Why we need to talk about suicide prevention and mental health

- September 13, 2018 3 MIN READ

Suicide remains a major concern for Australians, taking over 2,800[1] lives per year. It is the leading cause of death among 15-44-year-olds, with young men and small business owners making up a large proportion of the cohort. Ahead of R U OK Day on September 13, leading workplace mental health expert Marcela Slepica suggests it’s time workplaces took up the conversations to try and identify and help avoid potential incidences of suicide.

“Most adults spend around one third of their waking hours at work, so companies can play a pivotal role in providing key health information and intervening if an employee is struggling with mental health or if they are having suicidal thoughts,” says Marcela Slepica, Clinical Director at AccessEAP a leading not for profit provider of Employee Assistance Programs.

“Most people who die by suicide show warning signs and managers, especially are in a unique position to identify team members who are struggling, so knowing what to look out for and where to find help is crucial. While managers may feel overwhelmed by the perceived responsibility, it is important to remember that there is professional help available,” adds Slepica.

Here are Access EAP’s tips on identifying when and how to have a conversation with an employee:

Know your team

Ensure that you maintain regular contact with your team and get to know your employees. Greet them, have interactions with them. This helps develop important connections but you will then also be in a position to notice if there are any changes in their behaviour, for example, withdrawal, irritability, unexplained absences or a drop in performance at work. Such changes may be indicators that the employee is going through some emotional difficulty and finding it hard to manage.

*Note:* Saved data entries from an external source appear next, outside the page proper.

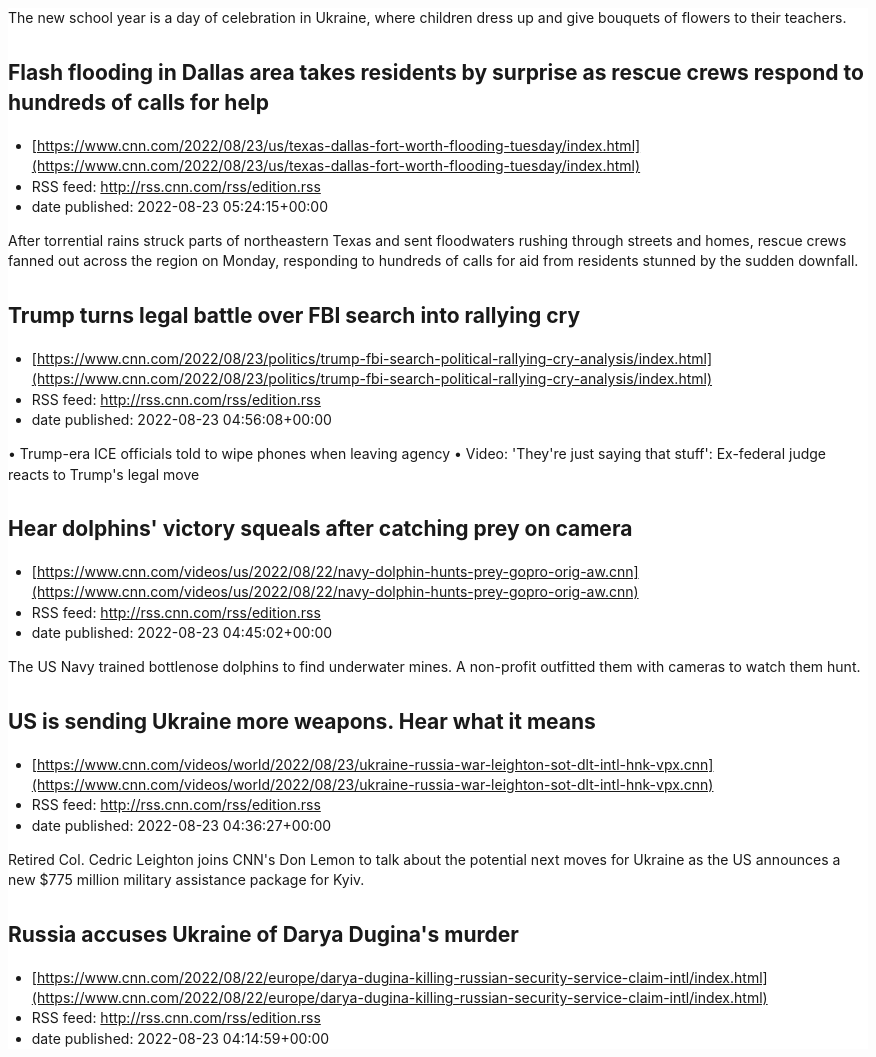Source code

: The new school year is a day of celebration in Ukraine, where children dress up and give bouquets of flowers to their teachers.

## Flash flooding in Dallas area takes residents by surprise as rescue crews respond to hundreds of calls for help
 - [https://www.cnn.com/2022/08/23/us/texas-dallas-fort-worth-flooding-tuesday/index.html](https://www.cnn.com/2022/08/23/us/texas-dallas-fort-worth-flooding-tuesday/index.html)
 - RSS feed: http://rss.cnn.com/rss/edition.rss
 - date published: 2022-08-23 05:24:15+00:00

After torrential rains struck parts of northeastern Texas and sent floodwaters rushing through streets and homes, rescue crews fanned out across the region on Monday, responding to hundreds of calls for aid from residents stunned by the sudden downfall.

## Trump turns legal battle over FBI search into rallying cry
 - [https://www.cnn.com/2022/08/23/politics/trump-fbi-search-political-rallying-cry-analysis/index.html](https://www.cnn.com/2022/08/23/politics/trump-fbi-search-political-rallying-cry-analysis/index.html)
 - RSS feed: http://rss.cnn.com/rss/edition.rss
 - date published: 2022-08-23 04:56:08+00:00

• Trump-era ICE officials told to wipe phones when leaving agency
• Video: 'They're just saying that stuff': Ex-federal judge reacts to Trump's legal move

## Hear dolphins' victory squeals after catching prey on camera
 - [https://www.cnn.com/videos/us/2022/08/22/navy-dolphin-hunts-prey-gopro-orig-aw.cnn](https://www.cnn.com/videos/us/2022/08/22/navy-dolphin-hunts-prey-gopro-orig-aw.cnn)
 - RSS feed: http://rss.cnn.com/rss/edition.rss
 - date published: 2022-08-23 04:45:02+00:00

The US Navy trained bottlenose dolphins to find underwater mines. A non-profit outfitted them with cameras to watch them hunt.

## US is sending Ukraine more weapons. Hear what it means
 - [https://www.cnn.com/videos/world/2022/08/23/ukraine-russia-war-leighton-sot-dlt-intl-hnk-vpx.cnn](https://www.cnn.com/videos/world/2022/08/23/ukraine-russia-war-leighton-sot-dlt-intl-hnk-vpx.cnn)
 - RSS feed: http://rss.cnn.com/rss/edition.rss
 - date published: 2022-08-23 04:36:27+00:00

Retired Col. Cedric Leighton joins CNN's Don Lemon to talk about the potential next moves for Ukraine as the US announces a new $775 million military assistance package for Kyiv.

## Russia accuses Ukraine of Darya Dugina's murder
 - [https://www.cnn.com/2022/08/22/europe/darya-dugina-killing-russian-security-service-claim-intl/index.html](https://www.cnn.com/2022/08/22/europe/darya-dugina-killing-russian-security-service-claim-intl/index.html)
 - RSS feed: http://rss.cnn.com/rss/edition.rss
 - date published: 2022-08-23 04:14:59+00:00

Have a conversation if you are concerned

A simple conversation will clarify your concerns with the employee and may be a first step to helping them find support. Make sure the conversation occurs in a discrete and private place. Be clear that you are concerned. Give specific examples. Ask “Are you okay?”

“Is something concerning you?” “Do you want to talk about it?” “Can I do anything to help?”


Listen to what the person is saying without interrupting. At the end, summarise what you have heard to check that your understanding is correct. Do not make judgements or assumptions about what they have said. If you’re unsure about any comments they have made, clarify with an open question that allows the person to talk in more detail about their issue, rather than providing a simple yes or no.

Explore options

The employee may indicate that there are issues at work that could be helped by making some changes at work. In that case, you may wish to explore specific solutions. Do not go into problem-solving about personal issues. Remember you are their manager and not their counsellor. Offer empathy, but at the same time, know when to stop and offer professional help.

Know when to escalate

If an employee makes any reference to suicide or self-harm, ask them directly “Are you thinking about hurting yourself?” Unless the answer is a direct and clear “No”, immediately escalate to an appropriate person. Your options may include:

A Manager/HR

  • An existing support person, for example, their GP or family member
  • EAP Manager Support Hotline
  • Emergency department for assessment or the police

If you or someone you know is struggling with depression or mental health issues please seek help. Call Lifeline 131141. MensLineAustralia 1300 78 99 78.  Young People aged 12-25 seeking help can call Headspace 1800 650 890.